The Supreme Court of Canada has dismissed the case of a Yukon man who claimed his 2013 conviction on robbery and the attempted murder of a Haines Junction RCMP officer was tainted due to “racially flawed” jury selection.
A Whitehorse jury convicted Chris Cornell of eight criminal charges in October 2013 after he and an accomplice robbed Madley’s General Store in Haines Junction in 2011. A high-speed police chase followed, during which Cornell fired a bullet out the back of his getaway vehicle, striking the windshield and dashboard of the pursuing police truck and seriously injuring RCMP Cpl. Kim MacKeller with shrapnel. Cornell was sentenced to 11 and a half years in jail and 10 years of probation.
Cornell, who is First Nations, unsuccessfully took his case to the Yukon Court of Appeal, claiming that his right to a fair trial had been compromised because, among other things, the Crown had excluded Indigenous people from the jury and that, during the trial, the jury learned that Cornell has a tattoo that reads “fuck the police.”

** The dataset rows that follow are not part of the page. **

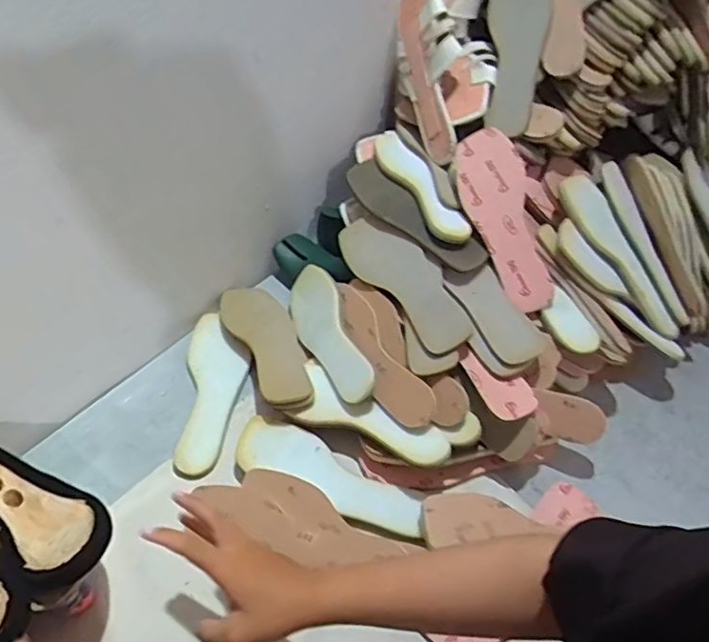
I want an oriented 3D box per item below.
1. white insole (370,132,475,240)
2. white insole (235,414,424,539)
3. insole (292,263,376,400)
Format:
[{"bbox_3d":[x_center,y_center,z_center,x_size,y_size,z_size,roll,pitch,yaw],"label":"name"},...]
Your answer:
[{"bbox_3d":[0.086,-0.193,0.787,0.053,0.031,0.243,-16,52,-17],"label":"white insole"},{"bbox_3d":[-0.028,0.176,0.665,0.229,0.015,0.069,21,54,9],"label":"white insole"},{"bbox_3d":[-0.039,0.017,0.754,0.013,0.082,0.247,26,29,-42],"label":"insole"}]

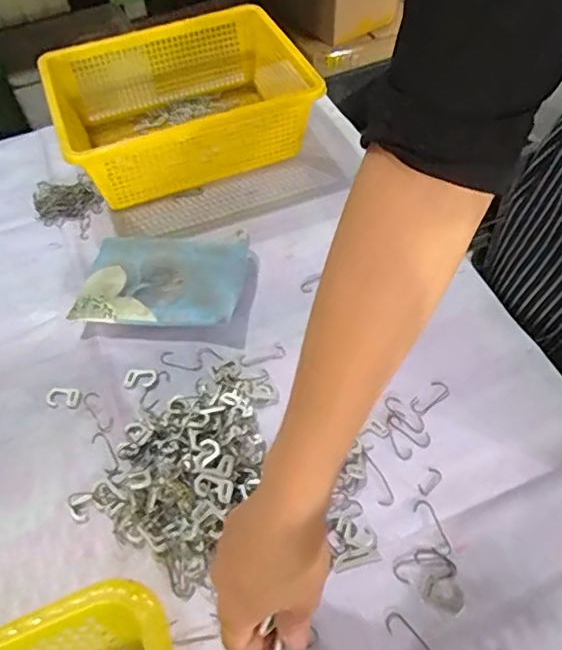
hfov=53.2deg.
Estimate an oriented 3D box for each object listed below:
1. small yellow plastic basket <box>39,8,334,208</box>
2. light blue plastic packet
[{"bbox_3d":[-0.116,-0.281,0.718,0.325,0.105,0.231,-20,54,-11],"label":"small yellow plastic basket"},{"bbox_3d":[-0.121,-0.053,0.592,0.159,0.035,0.125,5,53,7],"label":"light blue plastic packet"}]

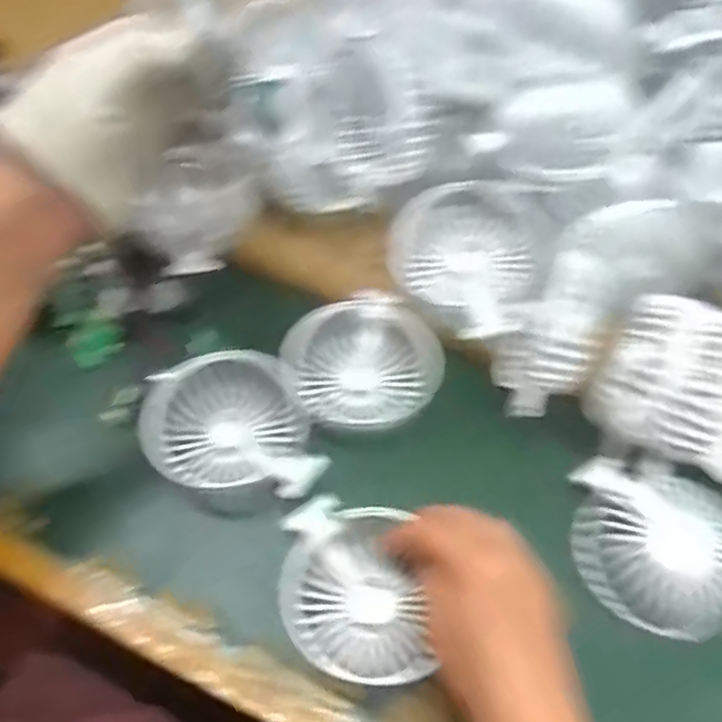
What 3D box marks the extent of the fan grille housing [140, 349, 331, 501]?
[{"bbox_3d":[-0.077,0.038,0.406,0.100,0.027,0.089,-3,60,-3],"label":"fan grille housing"}]

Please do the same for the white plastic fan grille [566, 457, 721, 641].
[{"bbox_3d":[0.165,0.102,0.372,0.097,0.031,0.083,23,62,11],"label":"white plastic fan grille"}]

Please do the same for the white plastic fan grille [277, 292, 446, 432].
[{"bbox_3d":[0.005,-0.001,0.435,0.100,0.029,0.083,-31,65,-18],"label":"white plastic fan grille"}]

The Yukon Court of Appeal dismissed his appeal, finding in an August 2017 ruling that his claims had no basis.
Cornell took his case to the Supreme Court of Canada in March 2018, alleging that the Court of Appeal erred in finding that his claim that the jury selection process was “racially flawed” was baseless. The Supreme Court of Canada dismissed Cornell’s application June 7.